According to AP, Alain Cocq, a 57-year-old French man, who suffers from a rare and incurable disease which causes the walls of his arteries to stick together, had earlier written Emmanuel Macron, France president, requesting for euthanasia.

Euthanasia is the practice of intentionally ending a life to relieve pain and suffering.

Macron, however, denied Cocq’s request for euthanasia, noting that the country’s law does not allow such.

“Because I am not above the law, I am not in a position to grant your request,” he had reportedly said.

Cocq is said to have battled the condition for 34 years during which he had multiple operations.

As a result, he had announced his willingness to end the pain and planned to broadcast the final days of his death via his social media page.

He was said to have shared a video of himself on Friday where he announced that he had taken “his last meal.”

“I know the days ahead are going to be very difficult.
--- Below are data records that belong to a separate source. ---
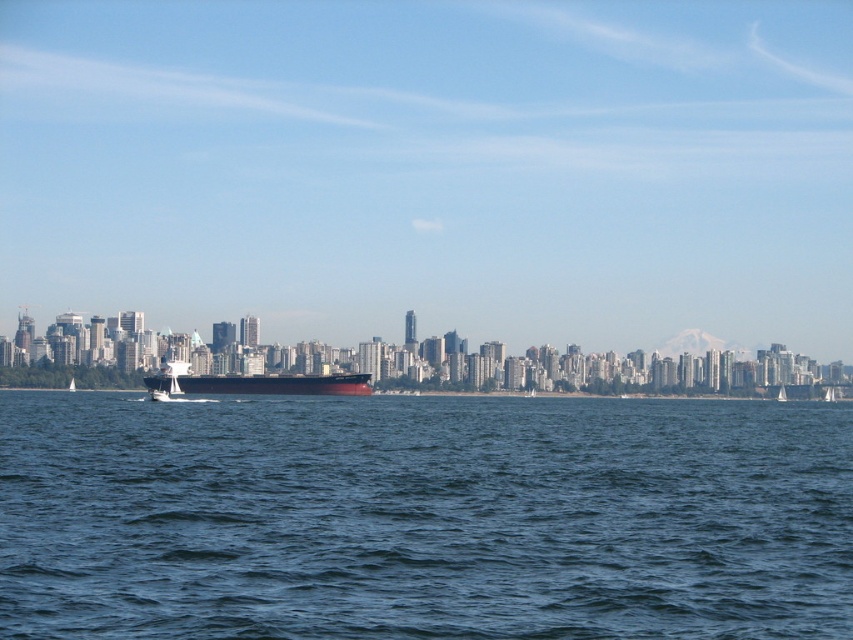
Question: Can you confirm if blue water at center is positioned to the right of smooth black ship at center?

Choices:
 (A) no
 (B) yes

Answer: (B)

Question: Which point is closer to the camera taking this photo?

Choices:
 (A) (830, 420)
 (B) (172, 394)

Answer: (A)

Question: Does blue water at center appear on the left side of smooth black ship at center?

Choices:
 (A) no
 (B) yes

Answer: (A)

Question: Which object is farther from the camera taking this photo?

Choices:
 (A) smooth black ship at center
 (B) blue water at center

Answer: (A)

Question: Is blue water at center to the right of smooth black ship at center from the viewer's perspective?

Choices:
 (A) no
 (B) yes

Answer: (B)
But I have taken my decision and I am serene,” he had said.

He had since refused to take food, drink and medicine — a move, he said, would help facilitate his death.

But in a statement, Facebook announced that it had blocked Cocq’s live broadcasts, explaining that the company does not “allow depiction of suicide attempts.”

“Our hearts go out to Alain Cocq and those who are affected by this sad situation,” it said in a statement.

“While we respect his decision to draw attention to this complex and difficult issue, based on the guidance of experts, we have taken steps to keep Alain from broadcasting live, as we do not allow the depiction of suicide attempts.”